Well, perhaps not completely.

Have you ever realised just how personal a personal computer is? Think about it. That familiar purr that greats you as you boot up. The way you're desktop is arranged so you always know where your most important icons are. The websites that load up your login details before you've even arrived.

Unfortunately, digital amnesia has taken its toll on my computer's memory banks, and things just quite aren't what they used to be. The fans are eerily silent, my desktop cold and barren. Even Gmail doesn't remember who I am anymore. As efficient as my computer now is, it's lost its soul and it'll take me a while to get it back.

It was during this process of clinical rehabilitation, working my way through iTunes and salvaging what was left of my battered music collection, that I stumbled across a song title that made me feel like I'd lost touch with my computer forever:

Two Pretty Swedish Girls.

Now I don't know about you Internet, but this is not the kind of thing I usually have in my iTunes collection (folk tends to be pretty porn-free for the most part).
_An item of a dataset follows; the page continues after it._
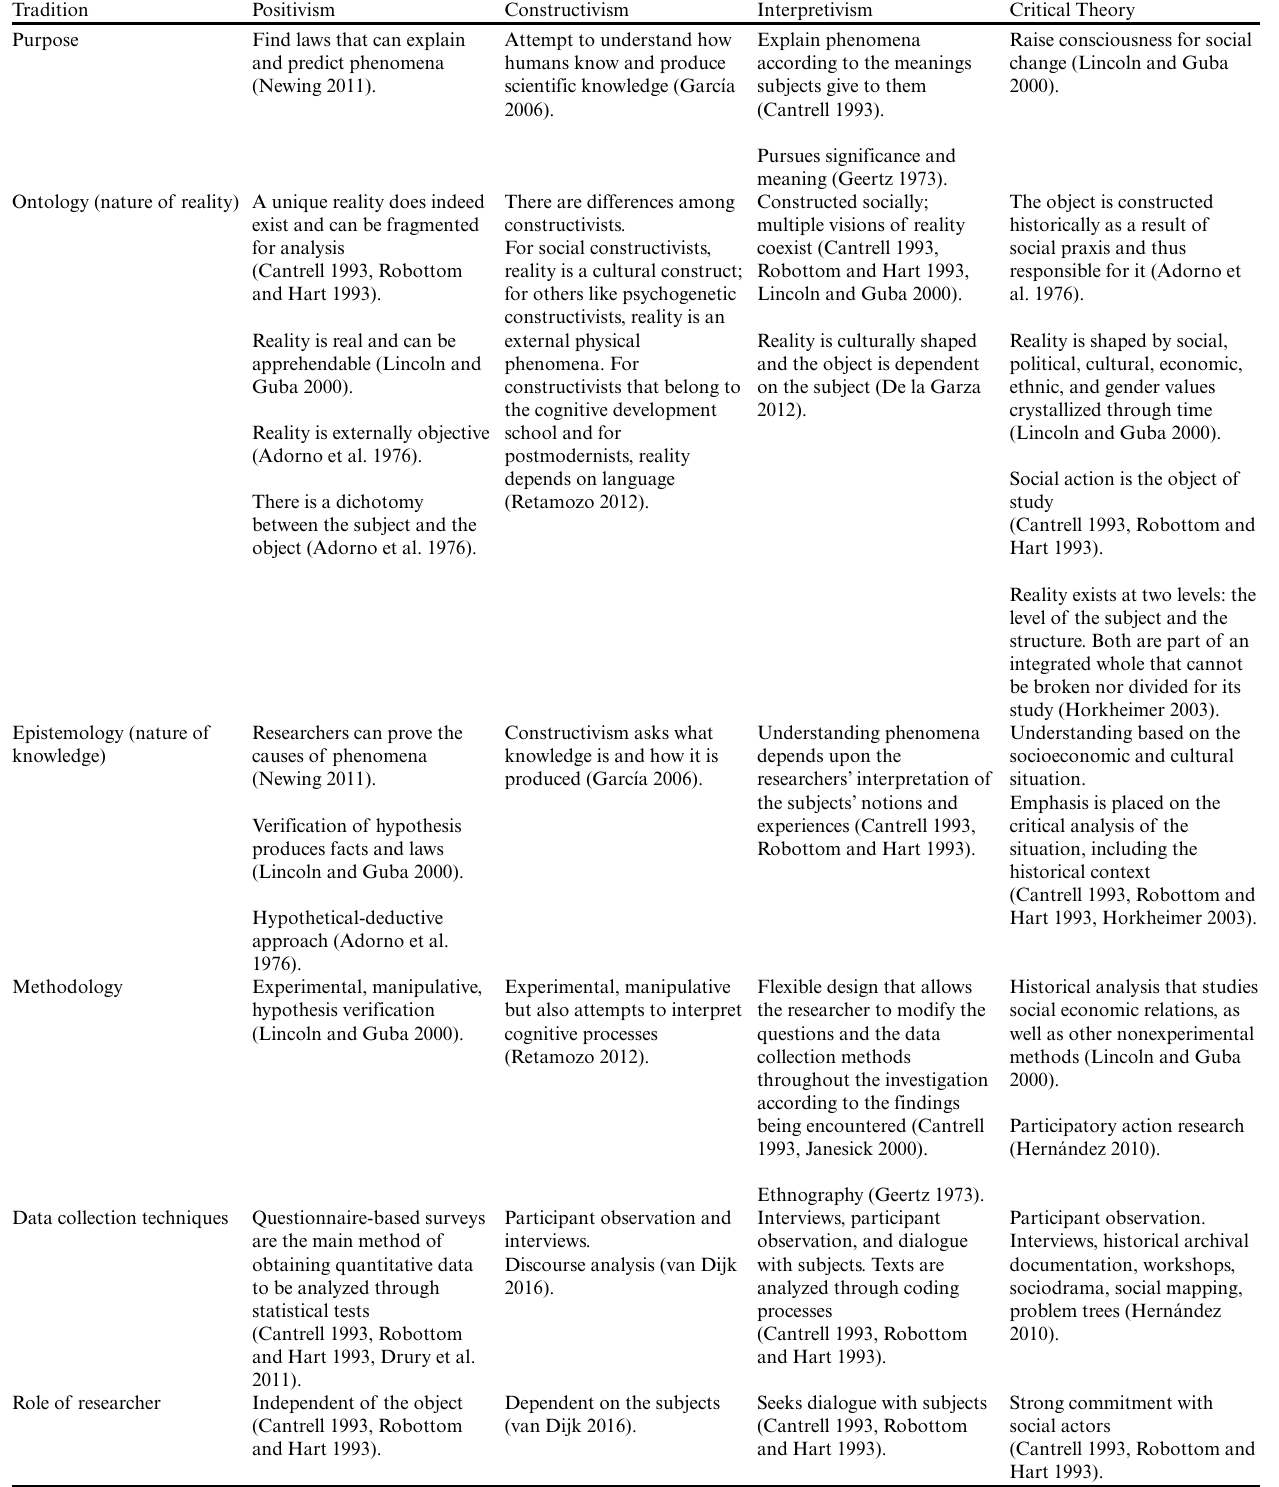
Table 1 . Distinctive characteristics of four research traditions in the social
I was starting to seriously regret the money I'd handed over to the seemingly friendly computer technicians only hours before (quick side note to budding entrepreneurs: it is slightly unsettling writing a cheque to a company with the word 'geek' in their title, please keep this in mind) when my eyes slid over to the song name: Tiger Mountain Peasant Song.
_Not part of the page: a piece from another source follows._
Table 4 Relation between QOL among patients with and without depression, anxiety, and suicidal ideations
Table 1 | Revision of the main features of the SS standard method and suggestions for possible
Fans of Fleet Foxes will have by now joined in on my huge sigh of relief, but for all the rest of you who are at this moment conjuring up images of some very exotic form of adult entertainment, rest assured that Tiger Mountain Peasant Song is, as the title suggests, just a song.

Its writers--the mellow Seattle folk band Fleet Foxes--rode to fame on the back of rich vocal harmonies and a disarmingly traditional vibe. There's a hint of Pentangle and other early folk in their minimalist and mournful tunes (don't worry Papa Burns, we'll cover Renbourn soon) as well as some snail's pace Americana.

The two Swedish girls, whose career paths we so unjustly labelled explicit, are actually sisters Klara and Johanna Söderberg, and it wasn't till after I'd downloaded many moons ago their cover of Tiger Mountain Peasant Song that they settled on the name First Aid Kit.

My persistent battle with html has awarded me yet another prize. Enjoy the embedded version of First Aid Kit's cover of Tiger Mountain Peasant Song, and try to imagine yourself in a pine-soaked forest a hundred miles outside of Stockholm. Is there anything sweeter than voices in harmony?

While you do that, if you don't mind I'm going to spend some time getting reacquainted with this mean block of alien hardware that's now in front of me. Don't get me wrong, I don't miss the busted CPU the 'Geeks' did such a great job of replacing. I'd only wish I'd had a chance to say goodbye.

Edit: Fellow folker Kevin P has made me aware of this fantastic version of First Aid Kit covering Donovan's Universal Soldier. I couldn't keep it to myself.


  1. Anonymous4.6.10

    we all dream of 2 pretty swedish girls

  2. Anonymous5.6.10

    Glad the sound works again, Step Up wouldn't have been the same.